The play opens in desolate Guellen, Germany, the same town that previously exiled the heroine, Claire Zachanassian. Guellen’s impoverished citizens are preparing a celebration for the return of the now-wealthy Claire. She accrued a large fortune through several prosperous marriages.
But Claire’s return is part of “her perfect revenge,” Moskal said, “one she had been planning since the day she left.”
She seeks vengeance for what Alfred Ill, the only love of her life, did to her. When Alfred found out he was the father of her child, he hired two drunks to claim it instead, effectively freeing him of the responsibility. The town shamed Claire for copulating with such trash and exiled her in the process. Claire returns to Guellen to put a price on his head.

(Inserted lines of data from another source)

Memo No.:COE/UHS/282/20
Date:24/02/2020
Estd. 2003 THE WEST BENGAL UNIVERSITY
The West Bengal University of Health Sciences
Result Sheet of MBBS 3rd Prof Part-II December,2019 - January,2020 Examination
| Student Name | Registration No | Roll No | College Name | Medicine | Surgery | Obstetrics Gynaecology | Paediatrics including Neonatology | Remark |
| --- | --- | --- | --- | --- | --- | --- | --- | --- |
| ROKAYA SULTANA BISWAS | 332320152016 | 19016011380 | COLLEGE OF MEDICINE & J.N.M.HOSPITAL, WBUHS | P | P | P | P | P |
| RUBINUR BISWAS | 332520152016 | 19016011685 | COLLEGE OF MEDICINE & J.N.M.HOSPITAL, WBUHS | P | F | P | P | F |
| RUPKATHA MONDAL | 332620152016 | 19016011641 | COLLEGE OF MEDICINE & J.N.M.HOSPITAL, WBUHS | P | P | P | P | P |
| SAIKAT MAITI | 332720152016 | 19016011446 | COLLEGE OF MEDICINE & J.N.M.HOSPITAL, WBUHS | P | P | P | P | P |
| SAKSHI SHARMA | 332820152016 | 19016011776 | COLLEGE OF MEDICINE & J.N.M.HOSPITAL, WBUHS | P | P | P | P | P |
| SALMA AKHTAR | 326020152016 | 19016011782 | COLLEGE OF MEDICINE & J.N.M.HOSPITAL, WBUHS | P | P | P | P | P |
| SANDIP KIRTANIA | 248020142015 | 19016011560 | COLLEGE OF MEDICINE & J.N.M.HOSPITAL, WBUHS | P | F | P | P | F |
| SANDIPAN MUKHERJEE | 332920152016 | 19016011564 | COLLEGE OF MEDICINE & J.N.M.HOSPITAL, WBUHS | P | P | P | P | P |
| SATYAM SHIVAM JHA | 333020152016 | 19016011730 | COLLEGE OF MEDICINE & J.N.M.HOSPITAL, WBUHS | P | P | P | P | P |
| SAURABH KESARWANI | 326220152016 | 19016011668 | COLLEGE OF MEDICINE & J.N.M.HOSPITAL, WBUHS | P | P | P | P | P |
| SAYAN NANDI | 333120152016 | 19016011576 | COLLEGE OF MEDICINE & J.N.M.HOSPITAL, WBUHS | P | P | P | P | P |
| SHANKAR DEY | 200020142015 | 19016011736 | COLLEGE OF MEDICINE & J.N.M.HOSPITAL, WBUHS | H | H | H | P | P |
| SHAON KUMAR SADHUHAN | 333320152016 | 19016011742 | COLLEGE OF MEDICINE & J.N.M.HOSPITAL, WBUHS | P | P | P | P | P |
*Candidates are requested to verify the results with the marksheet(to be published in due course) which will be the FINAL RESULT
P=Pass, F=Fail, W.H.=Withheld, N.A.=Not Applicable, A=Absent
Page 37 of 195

Needless to say, things get dicey. She offers to pay the entire city $1 million once Alfred Ill is murdered. The ragged townspeople initially refuse the proposition and defend Alfred, but then they begin to purchase many lavish items on credit – items they couldn’t possibly afford themselves. It’s as if they’re confirming someone will commit the murder, and the longer no one steps up, the worse the situation.
For director Moskal, the emphasis is on the play’s narrative qualities.
“Too often, theater these days is based upon spectacle,” Moskal said. “I wanted to use theater as a form of storytelling to affect change.”
Moskal referred to Durrenmatt’s original intention for “The Visit,” which was to write a timeless play. The focus of “The Visit” is simply its message to the audience. As a result, it can be performed in practically any time period. Moskal’s production, running on the standard $100 budget from Basement Arts, honors this by placing the focus on the themes and not the set.
“The reality is, the themes stand on their own,” Moskal said. “They are universal.”
Though “The Visit” may not be full of spectacle, it is certainly accessible art and entertainment. It allows the audience to actively indulge in a portrayal of what happens when bad choices are made, which can be a morally rewarding experience.